___ Source data

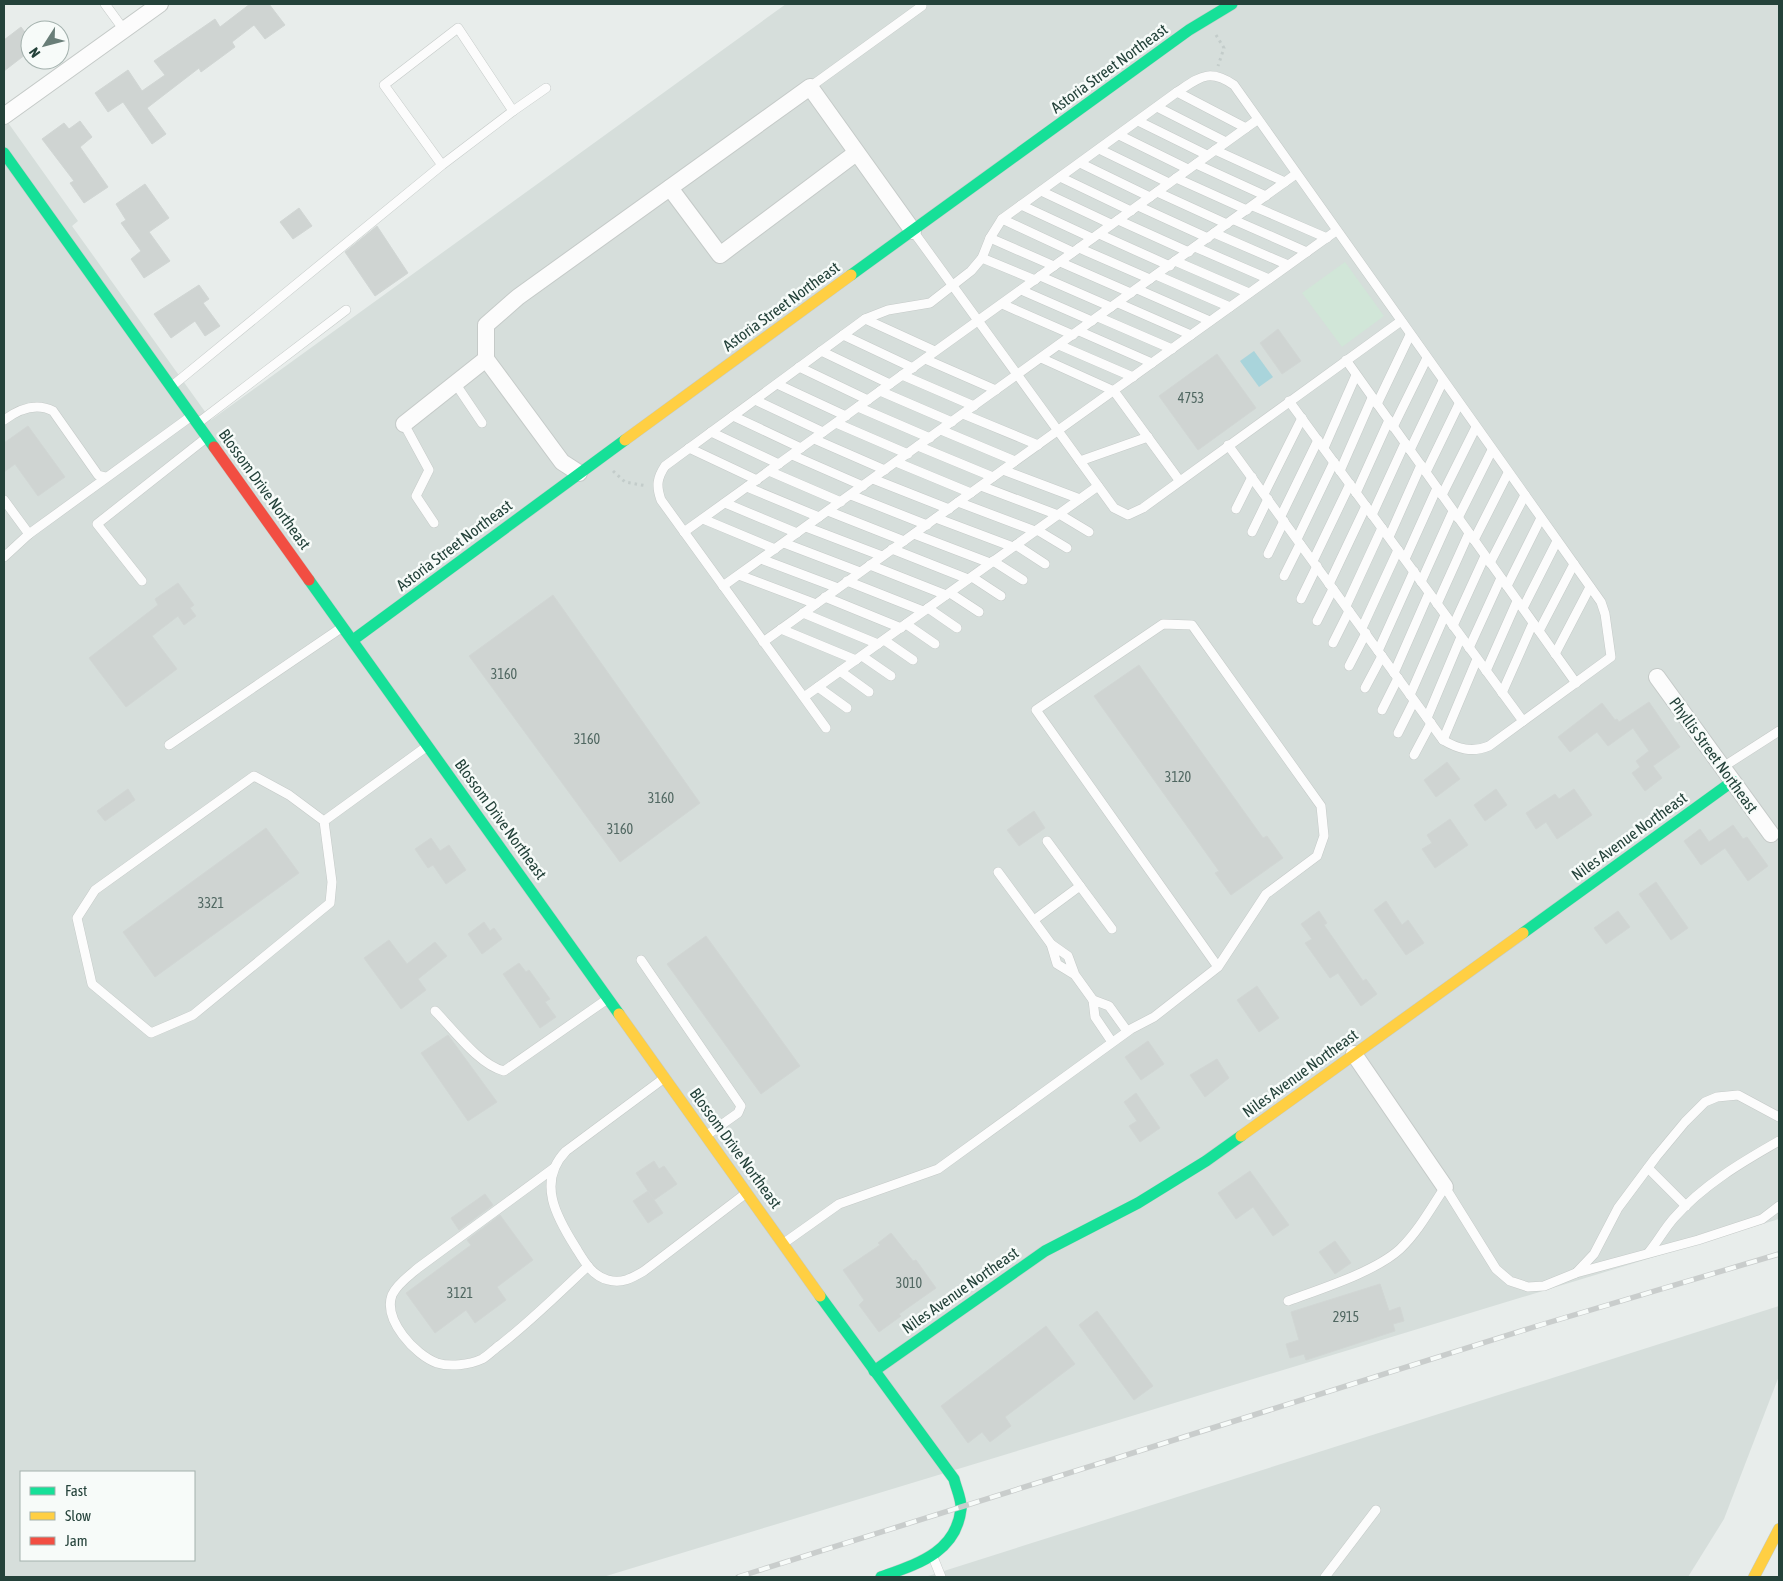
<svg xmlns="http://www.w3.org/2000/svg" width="1783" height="1581" viewBox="0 0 1783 1581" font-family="'Asap Condensed',sans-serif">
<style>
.built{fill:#d6dedb;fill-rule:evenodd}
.green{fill:#d1e6d8}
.water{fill:#a9d4db}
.building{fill:#cfd4d2;stroke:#d1d6d4}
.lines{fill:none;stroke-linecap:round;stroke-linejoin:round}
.lane-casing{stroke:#c5cac8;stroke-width:10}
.street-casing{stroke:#c5cac8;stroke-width:18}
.fast-casing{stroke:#c3cbc8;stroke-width:12}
.slow-casing{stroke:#c3cbc8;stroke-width:12}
.jam-casing{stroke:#c3cbc8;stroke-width:12}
.path{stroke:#c3ccca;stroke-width:3;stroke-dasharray:2.5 4;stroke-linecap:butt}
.lane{stroke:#fcfcfc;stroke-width:9}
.street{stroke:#fcfcfc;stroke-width:16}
.fast{stroke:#16e098;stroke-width:11}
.slow{stroke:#ffcf43;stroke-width:11}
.jam{stroke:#f24e42;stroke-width:11}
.rail-casing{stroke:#c9cdcc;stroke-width:5.5}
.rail{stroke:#f7fbf9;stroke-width:4;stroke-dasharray:11;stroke-linecap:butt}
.labels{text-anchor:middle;stroke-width:5;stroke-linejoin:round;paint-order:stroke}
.number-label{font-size:14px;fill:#506761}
.street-label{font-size:16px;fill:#24423a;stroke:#f7fbf9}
</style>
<rect width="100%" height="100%" fill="#e8edeb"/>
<g class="built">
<path d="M786,4H1779V1219L603,1577H4V117L78,221L72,226L211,420ZM21,1472H194V1560H21Z"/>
<path d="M1779,1306V1376L1724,1519L1688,1577H925Z"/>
</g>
<path class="green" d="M1345,262L1384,316L1342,347L1302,293Z"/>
<path class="water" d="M1254,351L1273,377L1259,387L1240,361Z"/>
<g class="building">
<path d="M250,4H269L285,25L265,39L254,25L232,42L235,47L201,72L199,68L147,108L166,134L152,144L123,102L108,112L95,93L128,70L142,91L165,75L154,61L215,19L220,27Z"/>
<path d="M21,27L30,39V51L4,71V40Z"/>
<path d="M80,121L92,137L80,147L108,187L84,203L70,183L74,181L42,139L64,123L69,129Z"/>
<path d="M145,184L169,218L149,232L170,261L144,278L131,259L141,251L121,223L126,220L116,204Z"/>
<path d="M299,208L312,226L293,239L280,222Z"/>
<path d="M377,226L408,273L375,296L345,252Z"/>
<path d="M199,285L209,299L203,303L220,326L205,336L195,321L171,338L154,314Z"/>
<path d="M1278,329L1301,361L1282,374L1260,343Z"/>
<path d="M1217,354L1256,408L1198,450L1159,396Z"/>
<path d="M28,426L65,477L38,496L15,464L4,472V443Z"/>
<path d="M178,583L194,605L190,608L196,616L184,625L178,616L152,636L177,669L126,707L89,658L158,605L155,599Z"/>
<path d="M553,595L700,803L620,862L469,656Z"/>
<path d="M1139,665L1263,838L1267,836L1283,858L1231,895L1215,873L1219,871L1094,696Z"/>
<path d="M1649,702L1680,747L1653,766L1662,778L1645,791L1632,773L1640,767L1636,761L1649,751L1633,728L1608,746L1597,732L1570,752L1558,737L1602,703L1615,720L1617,719L1619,722Z"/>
<path d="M1447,762L1460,779L1436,797L1424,780Z"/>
<path d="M128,789L135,800L105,821L97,811Z"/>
<path d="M1496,789L1507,805L1485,821L1474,805Z"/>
<path d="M1574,789L1592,815L1557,839L1546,822L1536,829L1526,813L1555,794L1559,799Z"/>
<path d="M1034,811L1045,828L1019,846L1007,830Z"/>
<path d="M1450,819L1468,845L1435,868L1422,849L1432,843L1427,835Z"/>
<path d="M1733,825L1743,839L1747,837L1768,866L1748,881L1725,848L1701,865L1684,841L1700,829L1709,842Z"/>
<path d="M266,828L299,873L155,977L123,932Z"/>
<path d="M431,838L440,851L449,845L466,870L446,884L433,865L428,868L415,849Z"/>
<path d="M1656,882L1688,928L1671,940L1639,894Z"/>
<path d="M1386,901L1402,925L1408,920L1424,943L1406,955L1374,910Z"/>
<path d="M1319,911L1327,923L1324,925L1363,981L1366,979L1377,994L1361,1006L1338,973L1330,978L1305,943L1312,939L1301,924Z"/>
<path d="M1618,911L1630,927L1606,944L1594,928Z"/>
<path d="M484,922L490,931L494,928L502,939L482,954L468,934Z"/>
<path d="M706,936L800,1066L761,1094L667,964Z"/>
<path d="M389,940L407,964L435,942L447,956L418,979L426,990L401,1009L364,958Z"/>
<path d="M519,963L526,972L529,970L550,999L545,1002L556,1017L540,1028L503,974Z"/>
<path d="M1257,986L1279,1018L1259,1032L1237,1000Z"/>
<path d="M448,1035L497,1102L468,1121L421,1053Z"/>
<path d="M1148,1041L1164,1064L1141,1080L1125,1057Z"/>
<path d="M1217,1059L1229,1078L1205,1097L1190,1075Z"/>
<path d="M1136,1093L1160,1128L1140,1142L1129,1126L1137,1121L1124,1102Z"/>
<path d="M654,1161L659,1169L664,1166L677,1184L654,1200L636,1173Z"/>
<path d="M1250,1171L1289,1225L1273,1236L1253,1207L1236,1219L1218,1193Z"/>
<path d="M648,1191L663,1213L648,1223L633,1201Z"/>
<path d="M485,1194L493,1205L459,1230L451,1218Z"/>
<path d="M500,1215L533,1260L497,1287L506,1300L475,1323L466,1310L435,1333L406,1293L471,1245L467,1240Z"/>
<path d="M891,1233L913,1261L916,1260L936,1288L899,1314L901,1316L879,1332L859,1305L864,1300L843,1270L880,1245L878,1243Z"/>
<path d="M1335,1241L1351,1263L1335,1274L1319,1252Z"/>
<path d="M1380,1284L1389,1311L1400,1307L1404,1321L1393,1324L1395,1331L1306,1360L1304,1354L1290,1358L1286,1344L1299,1340L1291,1312Z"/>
<path d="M1097,1311L1153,1386L1134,1400L1079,1325Z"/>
<path d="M1046,1326L1075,1364L1005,1417L1011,1426L990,1442L982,1432L968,1443L941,1406Z"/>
</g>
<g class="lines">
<g class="lane-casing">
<g id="lane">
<path d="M105,4L124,30"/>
<path d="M810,87L922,6"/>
<path d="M1177,92L1246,128"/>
<path d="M1157,107L1226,142"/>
<path d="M513,111L546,88"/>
<path d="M1138,121L1207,155"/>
<path d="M1119,135L1188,169"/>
<path d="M1099,149L1169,183"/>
<path d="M1215,150L1285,182"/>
<path d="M1080,163L1150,197"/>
<path d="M1196,164L1266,196"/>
<path d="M1060,177L1131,211"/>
<path d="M1176,178L1247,210"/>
<path d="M1041,191L1111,224"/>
<path d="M1157,192L1227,224"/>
<path d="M1021,205L1092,238"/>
<path d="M1138,206L1208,238"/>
<path d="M1253,206L1327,238"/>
<path d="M1002,219L1073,252"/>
<path d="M1118,220L1189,252"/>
<path d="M1234,220L1307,252"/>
<path d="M913,231L1114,508L1128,515L1143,508L1401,321"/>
<path d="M1214,233L1288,265"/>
<path d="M1099,234L1170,266"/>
<path d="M990,238L1054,266"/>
<path d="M1195,247L1269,279"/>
<path d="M1079,248L1150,279"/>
<path d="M982,258L1035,280"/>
<path d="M1175,261L1249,293"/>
<path d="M1060,262L1131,293"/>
<path d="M1156,275L1230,307"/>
<path d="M1040,276L1111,307"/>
<path d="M1137,289L1210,321"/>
<path d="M1021,290L1092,321"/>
<path d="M1118,303L1191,335"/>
<path d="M1002,304L1073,335"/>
<path d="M1098,317L1172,349"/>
<path d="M865,319L935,351"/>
<path d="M1079,331L1152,363"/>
<path d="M843,335L913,368"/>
<path d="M1059,345L1133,377"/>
<path d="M821,351L890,384"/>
<path d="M1041,358L1114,391L1179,480"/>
<path d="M925,359L996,390"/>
<path d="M1346,360L1576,683"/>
<path d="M799,367L868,400"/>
<path d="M902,375L974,406"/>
<path d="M455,383L482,423"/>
<path d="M777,384L846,416"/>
<path d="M172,386L442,165L513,111L458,28L384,85L442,165"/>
<path d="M880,391L952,422"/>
<path d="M755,400L823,432"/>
<path d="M1289,401L1523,721"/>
<path d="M1377,404L1410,335"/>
<path d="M858,407L930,438"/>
<path d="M963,414L1038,445"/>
<path d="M733,416L801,448"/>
<path d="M4,420C19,409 36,402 53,411L98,475L106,477"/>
<path d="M198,423L346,310"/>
<path d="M836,423L908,454"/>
<path d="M404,424L429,470L416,496L434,523"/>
<path d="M1393,427L1427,358"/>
<path d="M941,430L1015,461"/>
<path d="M711,432L779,464"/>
<path d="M814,439L885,470"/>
<path d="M918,446L993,477"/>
<path d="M689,448L757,480"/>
<path d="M1324,448L1356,375"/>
<path d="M1410,450L1443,381"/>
<path d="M792,455L863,486"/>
<path d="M1080,461L1148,437"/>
<path d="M896,462L971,493"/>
<path d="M1003,470L1080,499"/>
<path d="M769,471L841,502"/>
<path d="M1340,471L1372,398"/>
<path d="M1426,472L1459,404"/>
<path d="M873,479L949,509"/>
<path d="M981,486L1058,515"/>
<path d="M747,487L819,517"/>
<path d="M1356,493L1389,420"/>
<path d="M1264,494L1302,418"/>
<path d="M851,495L927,525"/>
<path d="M1442,495L1476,427"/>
<path d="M4,500L29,534L190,417"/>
<path d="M958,502L1035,531"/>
<path d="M725,503L797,533"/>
<path d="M1236,509L1252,477"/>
<path d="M828,511L904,541"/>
<path d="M1059,514L1089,532"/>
<path d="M1372,515L1405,443"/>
<path d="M1281,516L1318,440"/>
<path d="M936,518L1013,547"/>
<path d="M1458,518L1492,450"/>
<path d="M703,519L775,549"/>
<path d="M806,527L882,556"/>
<path d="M1037,530L1067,548"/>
<path d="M684,532L1257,120"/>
<path d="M1252,532L1268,499"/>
<path d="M914,534L990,563"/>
<path d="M1389,537L1421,465"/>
<path d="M1297,539L1334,462"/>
<path d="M1474,540L1508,473"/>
<path d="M784,543L860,572"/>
<path d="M1016,545L1045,564"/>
<path d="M892,549L968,579"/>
<path d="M1268,554L1284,521"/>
<path d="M4,557L29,534"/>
<path d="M761,559L838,588"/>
<path d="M1405,559L1437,488"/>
<path d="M993,561L1023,580"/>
<path d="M1313,561L1350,484"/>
<path d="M1490,563L1525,495"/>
<path d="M870,565L946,595"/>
<path d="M739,575L816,604"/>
<path d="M1284,576L1300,544"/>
<path d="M972,577L1001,596"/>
<path d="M142,581L97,524L206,438"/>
<path d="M847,581L923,611"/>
<path d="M1421,582L1453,511"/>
<path d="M1329,584L1366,506"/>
<path d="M723,586L1296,174"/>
<path d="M1507,586L1541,518"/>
<path d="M950,593L979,612"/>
<path d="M825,597L901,628"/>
<path d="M1301,599L1317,566"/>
<path d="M1437,604L1469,533"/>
<path d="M1346,606L1382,528"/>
<path d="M928,608L957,628"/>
<path d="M1523,608L1557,541"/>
<path d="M803,613L878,644"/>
<path d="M1317,621L1333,589"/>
<path d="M906,624L935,644"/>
<path d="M1453,626L1485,556"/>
<path d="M1362,628L1398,550"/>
<path d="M781,629L856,660"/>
<path d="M1539,631L1574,564"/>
<path d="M884,640L913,660"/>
<path d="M763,642L1336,231"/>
<path d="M1333,643L1349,611"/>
<path d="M1469,648L1501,578"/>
<path d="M1378,651L1414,571"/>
<path d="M1555,654L1590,587"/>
<path d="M862,656L891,676"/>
<path d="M1349,666L1366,633"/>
<path d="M840,671L869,692"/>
<path d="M1486,671L1517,601"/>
<path d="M1394,673L1429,593"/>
<path d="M818,687L847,708"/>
<path d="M1365,688L1382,656"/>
<path d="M1502,693L1533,623"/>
<path d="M1410,695L1445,615"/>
<path d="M804,697L1098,486"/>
<path d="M1382,710L1398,678"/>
<path d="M1427,718L1461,637"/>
<path d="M826,728L661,500C656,486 657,478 665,466L865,319L888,310L930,303L971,271L982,258L990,238L1002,219L1177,92C1200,77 1209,68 1234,85L1601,602L1605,614L1611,657L1489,746C1472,753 1458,749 1443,740L1228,445"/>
<path d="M1398,733L1414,701"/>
<path d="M1443,740L1477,659"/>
<path d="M169,745L341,628"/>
<path d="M1414,755L1431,723"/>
<path d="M1723,767L1779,731"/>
<path d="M324,821L332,882L330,903L193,1015L151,1033L92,984L77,918L95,890L254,776L289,795L324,821L426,747"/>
<path d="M998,872L1051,944"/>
<path d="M1080,886L1112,929"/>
<path d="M1034,920L1080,886L1047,841"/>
<path d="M641,960L741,1106L738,1113L707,1135"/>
<path d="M1075,975L1057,964L1051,944L1068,956L1075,975L1093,1000"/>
<path d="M435,1011C453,1029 479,1065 504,1071L606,1000"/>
<path d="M1112,1042L1095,1017L1093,1000L1109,1006L1127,1031"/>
<path d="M663,1079L566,1151C536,1182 557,1218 576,1248C584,1261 592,1276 608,1280C622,1284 632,1278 644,1271L745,1194"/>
<path d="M554,1168L418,1268C410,1275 397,1284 392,1295C383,1320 415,1355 437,1363C450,1367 469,1365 482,1359C488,1356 494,1349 500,1345C531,1321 559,1293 588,1266"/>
<path d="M1648,1168L1686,1206"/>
<path d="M784,1243L839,1204L938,1169L1131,1029L1154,1017L1218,967L1266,894L1317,856L1324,836L1321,806L1192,625L1163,624L1036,710L1218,967"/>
<path d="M1649,1252C1658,1241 1665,1228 1674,1218C1703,1185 1742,1162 1779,1141"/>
<path d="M1576,1273L1594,1254L1618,1208L1656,1157L1685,1122L1705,1102L1717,1097L1738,1095L1779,1117"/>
<path d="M1288,1301C1320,1289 1375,1272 1400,1249C1418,1232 1431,1208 1445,1187L1496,1269L1510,1281L1528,1287L1544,1286L1576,1273L1698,1240L1762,1219L1779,1206"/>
<path d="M933,1557L941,1577"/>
<path d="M1325,1577L1376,1510"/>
</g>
</g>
<g class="street-casing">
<g id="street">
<path d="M4,116L160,4"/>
<path d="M670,188L720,255L856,153"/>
<path d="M404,424L486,359"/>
<path d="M579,473L562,462L486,359V325L518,297L810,87L913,231"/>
<path d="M1657,677L1771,834"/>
<path d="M1354,1054L1445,1187"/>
</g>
</g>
<g class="fast-casing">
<g id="fast">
<path d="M4,153L214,447"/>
<path d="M851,275L1189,30L1232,4"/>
<path d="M309,580L619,1014"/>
<path d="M353,640L625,440"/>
<path d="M1523,933L1733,781"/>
<path d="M820,1296L954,1479C956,1488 962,1500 961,1509C956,1553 917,1564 881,1577"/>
<path d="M874,1371L1045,1251L1138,1203L1206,1161L1241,1136"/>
</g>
</g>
<g class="slow-casing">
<g id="slow">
<path d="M625,440L851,275"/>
<path d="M619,1014L820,1296"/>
<path d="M1241,1136L1523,933"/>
<path d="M1754,1577L1779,1529"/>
</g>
</g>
<g class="jam-casing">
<path id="jam" d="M214,447L309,580"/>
</g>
<g class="path">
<path d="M1216,35L1224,48L1218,66"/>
<path d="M613,471L625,482L647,486"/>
</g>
<use href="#lane" class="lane"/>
<use href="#street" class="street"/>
<use href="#fast" class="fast"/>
<use href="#slow" class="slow"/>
<use href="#jam" class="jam"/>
<g class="rail-casing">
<path id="rail" d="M738,1577L1537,1326L1779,1254"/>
</g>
<use href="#rail" class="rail"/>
</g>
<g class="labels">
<g class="number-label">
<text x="1191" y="403">4753</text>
<text x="504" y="679">3160</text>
<text x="587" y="744">3160</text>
<text x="1178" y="782">3120</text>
<text x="661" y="803">3160</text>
<text x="620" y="834">3160</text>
<text x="211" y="908">3321</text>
<text x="909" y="1288">3010</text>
<text x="460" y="1298">3121</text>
<text x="1346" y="1322">2915</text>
</g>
<g class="street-label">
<text transform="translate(1109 68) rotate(-36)" y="6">Astoria Street Northeast</text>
<text transform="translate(781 306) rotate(-36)" y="6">Astoria Street Northeast</text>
<text transform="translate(265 489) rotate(54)" y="6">Blossom Drive Northeast</text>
<text transform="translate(454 545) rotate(-37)" y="6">Astoria Street Northeast</text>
<text transform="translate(1714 755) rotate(54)" y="6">Phyllis Street Northeast</text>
<text transform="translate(501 819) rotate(54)" y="6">Blossom Drive Northeast</text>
<text transform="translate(1629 836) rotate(-36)" y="6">Niles Avenue Northeast</text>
<text transform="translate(1300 1073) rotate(-36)" y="6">Niles Avenue Northeast</text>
<text transform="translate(736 1148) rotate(54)" y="6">Blossom Drive Northeast</text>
<text transform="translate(960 1290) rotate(-35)" y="6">Niles Avenue Northeast</text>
</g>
</g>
<rect width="1783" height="1581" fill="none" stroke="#24423a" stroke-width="10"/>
<rect x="20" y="1471" width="175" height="90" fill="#f7fbf9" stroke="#a3b1ad"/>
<rect x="30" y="1487" width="25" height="8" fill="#16e098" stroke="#a3b1ad"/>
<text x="65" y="1496" font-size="15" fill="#24423a">Fast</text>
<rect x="30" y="1512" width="25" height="8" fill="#ffcf43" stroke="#a3b1ad"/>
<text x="65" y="1521" font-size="15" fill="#24423a">Slow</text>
<rect x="30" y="1537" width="25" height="8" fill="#f24e42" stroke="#a3b1ad"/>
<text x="65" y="1546" font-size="15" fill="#24423a">Jam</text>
<g transform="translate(45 45) rotate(234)"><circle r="24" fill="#f7fbf9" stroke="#a3b1ad"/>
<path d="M0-4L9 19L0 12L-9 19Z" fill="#697e78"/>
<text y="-8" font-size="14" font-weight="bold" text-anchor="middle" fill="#24423a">N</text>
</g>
</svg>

______

# Instructions to follow
Check each line of the records for the string "middle" and copy those that have it.

# Exercise answer
.labels{text-anchor:middle;stroke-width:5;stroke-linejoin:round;paint-order:stroke}
<text y="-8" font-size="14" font-weight="bold" text-anchor="middle" fill="#24423a">N</text>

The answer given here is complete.